The answer: yes, you can give your cat Benadryl. It is an antihistamine and safe for both cats and dogs. Do know that Benadryl is simply the drug’s brand name. Diphenhydramine is the active ingredient. If you want, you can also purchase the medication’s generic brand. The drug is the same with only the names different as you buy it from different sellers.


Benadryl is used to cure allergic or itchy skin reactions. The medicine is also given to negate bug bites or vaccine reactions. The drug also functions as a mild sedative which can be used as an anti-motion sickness medication or anti-nausea drug. Veterinarians, however, recommend that you should employ a different medication in case you want to treat motion sickness in your kitty.

Giving Benadryl to cats

The easiest way to give Benadryl to your feline is to syringe the liquid medicine. The problem is that many cats will refuse the compound as they do not prefer either the taste or its odor. If your cat fiercely resists the medicine, take the Benadryl bottle to a compounding pharmacy. The staff with flavor the medicine with fish or chicken or any other taste which the cat likes. This may increase the possibility of your kitty eating it. If you want, you can feed the cat Benadryl pills too. The compounder can also flavor the pills. Try to mix the pills with the food so that the kitty eats it with the meal.

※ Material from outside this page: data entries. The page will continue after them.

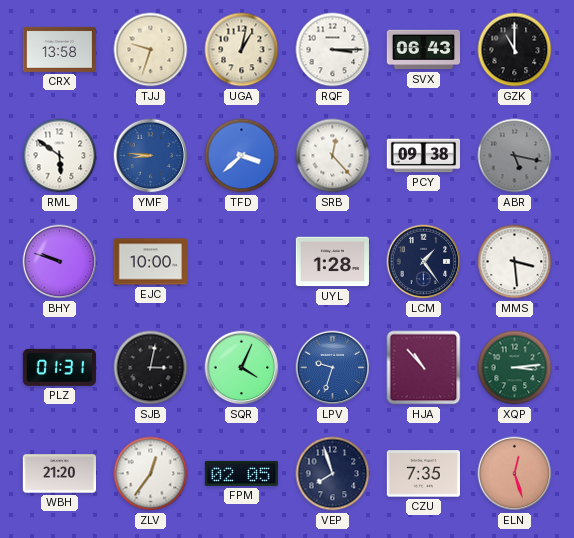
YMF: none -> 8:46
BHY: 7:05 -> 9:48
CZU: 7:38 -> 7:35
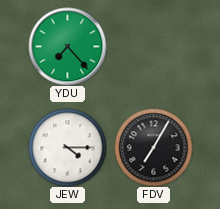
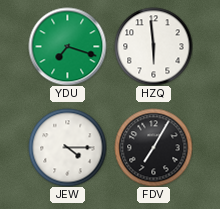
YDU: 7:23 -> 7:18
HZQ: none -> 5:59
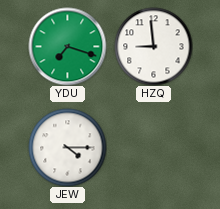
HZQ: 5:59 -> 8:59
FDV: 7:05 -> none
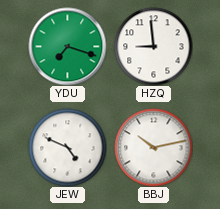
JEW: 4:15 -> 4:49
BBJ: none -> 10:13
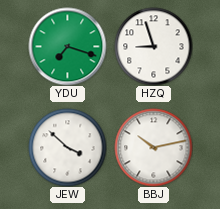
HZQ: 8:59 -> 8:57
JEW: 4:49 -> 3:52
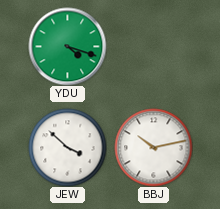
YDU: 7:18 -> 4:18
HZQ: 8:57 -> none
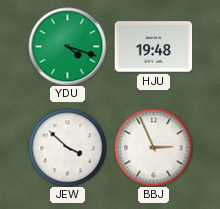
HJU: none -> 19:48
BBJ: 10:13 -> 2:56
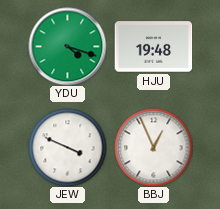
JEW: 3:52 -> 3:49
BBJ: 2:56 -> 12:56
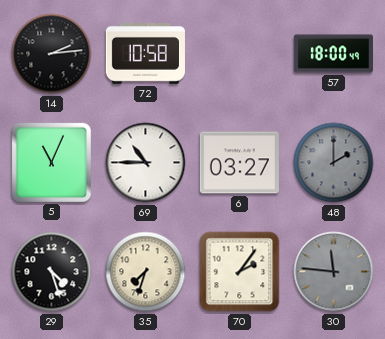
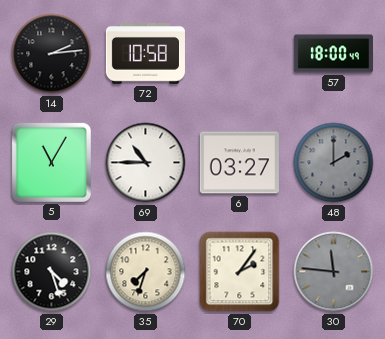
5: 11:04 -> 11:05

According to veterinarians, the recommended dosage is approximately one milligram for every pound. It comes to half 25-milligram tablet for an averagely sized kitty. A cat weighing 10 pounds will thus need approximately for milliliters of the medicine to attain the right dose.

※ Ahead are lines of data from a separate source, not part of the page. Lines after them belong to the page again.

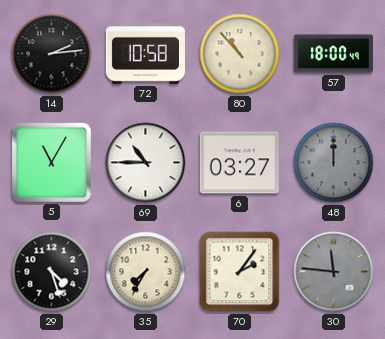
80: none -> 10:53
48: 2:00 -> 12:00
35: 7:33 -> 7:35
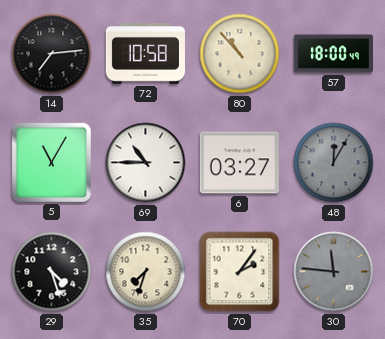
14: 2:14 -> 7:14
48: 12:00 -> 12:05
35: 7:35 -> 7:33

Benadryl can result in a swathe of symptoms. The kitty could feel drowsy. In some cats, however, the drug could make them hyper. An overdose may result in coma and seizures. The kitty could suffer from breathing difficulties. You should discuss with your veterinarian the course of action to take before giving your cat any medicine. The dosage could interfere with other medications that the cat could be taking. The medication must not also cover a bigger issue. You should remember that Benadryl acts on a symptom and does not solve the underlying sickness. If your kitty suffers from an allergic reaction and has breathing problems, then it is best you contact the vet to talk about this issue and not give Benadryl for temporary relief.